Macroevolution
Group members
Insects vary greatly in shape, color, size, and host use. We study how this variation evolved – and continues to evolve.
Diversification and historical biogeography
Current species numbers vary widely across regions of the world and across biological groups. For example, we can see that species richness generally increases from the poles to the equator, a pattern called the Latitudinal Diversity Gradient.
These diversity patterns result in part from processes happening over millions of years: speciation (the formation of new species), extinction (the disappearance of species) and dispersal (the movement in and out of a region). We try to estimate how each of these processes has varied through time, space and biological groups. In doing so, we also integrate phenotypic traits, ecological information, and geological changes to explain these variations.
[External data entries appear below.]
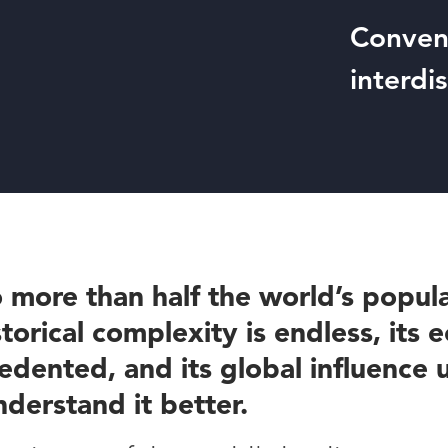
Conveni
interdi
 more than half the world’s popula
storical complexity is endless, its
dented, and its global influence
nderstand it better.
As we lack a time-machine to observe where and how species lived millions of years ago, or what they looked like, we infer this information by combining observations of species nowadays with phylogenetic trees describing the evolutionary history of these species. We mainly focus on the evolutionary history of Lepidoptera (butterflies and moths) with a special interest in the origin of the Latitudinal Diversity Gradient and of Neotropical biodiversity.
Macroevolution of phenotypes
Insects vary greatly in shape, color and size. But why are some groups brighter than others? Or bigger than others? To study the evolution of phenotypes in Insects we work with two approaches.
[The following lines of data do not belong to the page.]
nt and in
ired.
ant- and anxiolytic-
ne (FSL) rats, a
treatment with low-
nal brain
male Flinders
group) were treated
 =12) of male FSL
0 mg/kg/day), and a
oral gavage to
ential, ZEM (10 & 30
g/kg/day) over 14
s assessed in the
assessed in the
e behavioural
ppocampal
First we use geometric morphometrics to quantify variation in butterfly wing size and shape. These morphometric tools allow us to “draw” butterfly wing contours and compare them to explore how the shapes and sizes vary across species and how they have evolved over time.
Our second approach makes use of insect bulk samples spread on white background to automatically extract body size information. To achieve this, we are developing AI-assisted tools to automatically detect insects on pictures and extract their contours for identification and body size estimations. This method allows us to rapidly process hundreds of images, each of them containing up to hundreds of insects.